Invited Paper EM2-ThM3
Physical Mechanisms and Scaling of the Resistive Memory (ReRAM)

Thursday, November 13, 2014, 8:40 am, Room 314

The resistive memory (ReRAM) is attracting strong interest from the industry and academia for its low-power, high-speed and nonvolatile behavior. ReRAM properties are compatible with many of the requirements of storage (e.g., the solid state drive, or SSD) and memory (e.g., SRAM or DRAM), thus ReRAM may potentially revolutionize computing architectures in the future. While ReRAM has been recently introduced in the ITRS, the industrial programs for device development, volume production and commercial exploitation are still challenged by the lack of understanding about device physics, reliability and scaling.

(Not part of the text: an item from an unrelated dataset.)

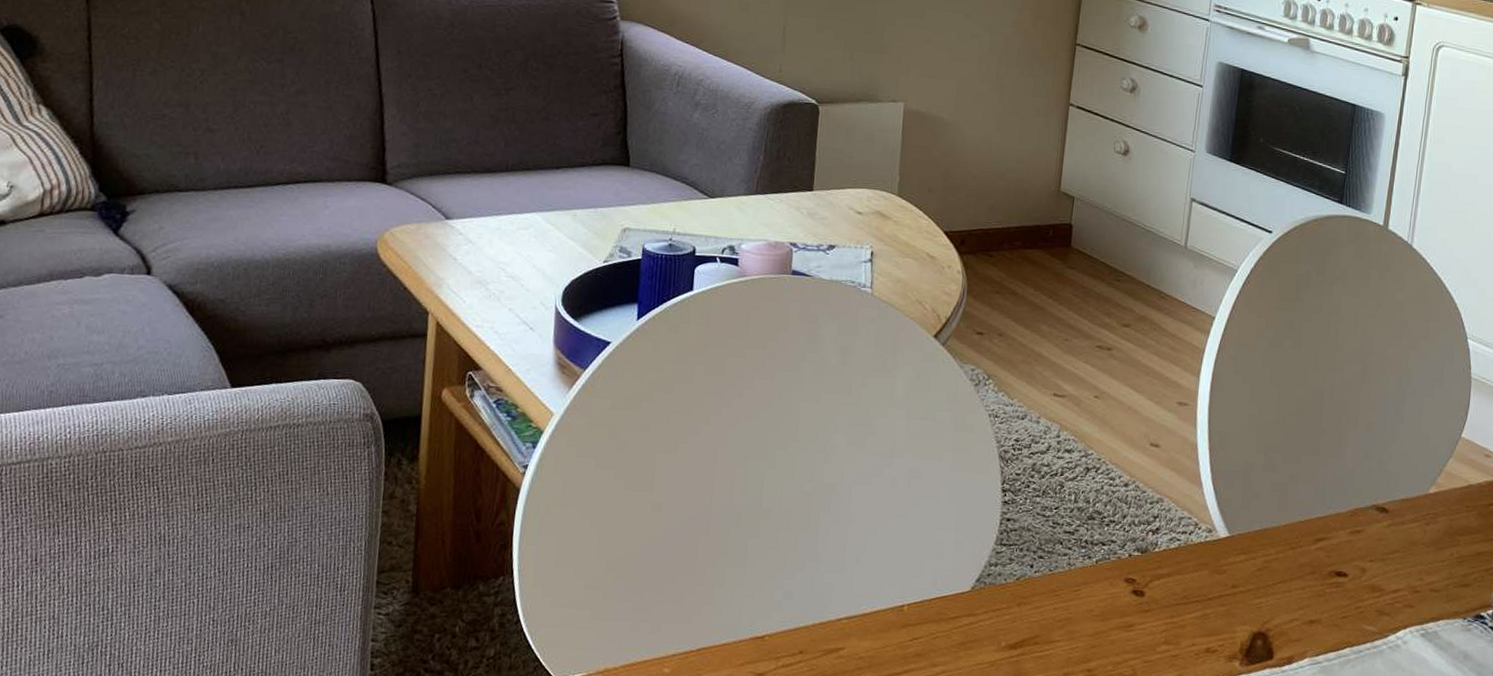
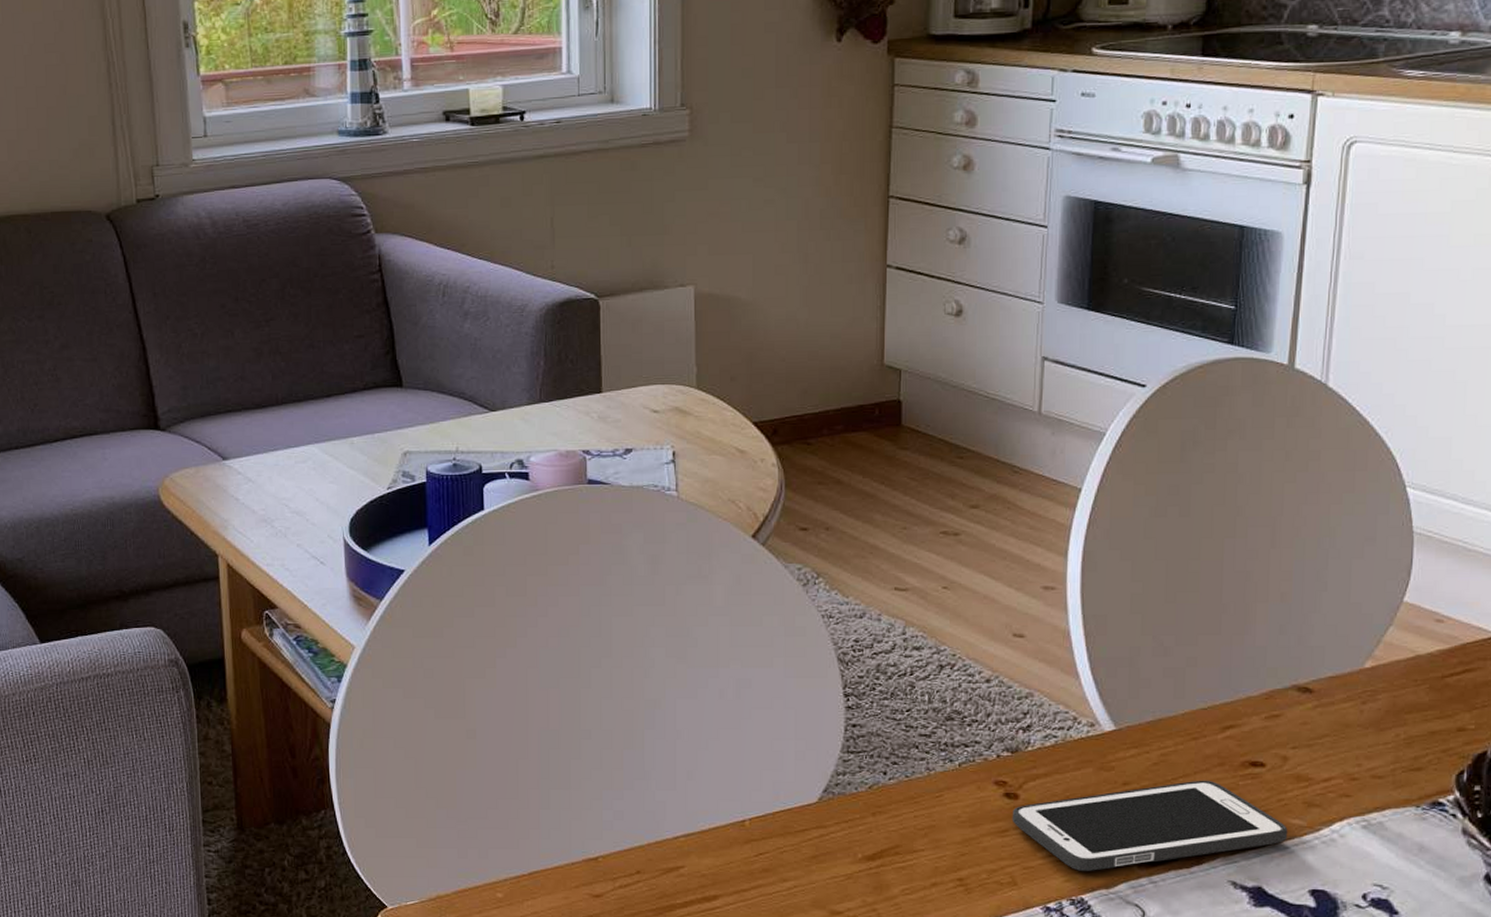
cell phone: none [1137,586,1363,667] -> present [1012,780,1288,871]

This work will discuss the recent progress on the understanding of ReRAM physics. First, a numerical model for ReRAM switching will be described, highlighting the primary role of defect migration driven by Joule heating and electric field. The model will be tested under several conditions of voltage and currents, showing the model capability to identify new operation modes for self-select ReRAM and enhanced multilevel operation. Finally, the scaling issues will be addressed, explaining the device variability data with the aid of a Monte Carlo model for discrete defect migration. The fundamental tradeoff between power reduction and device reliability will be finally discussed.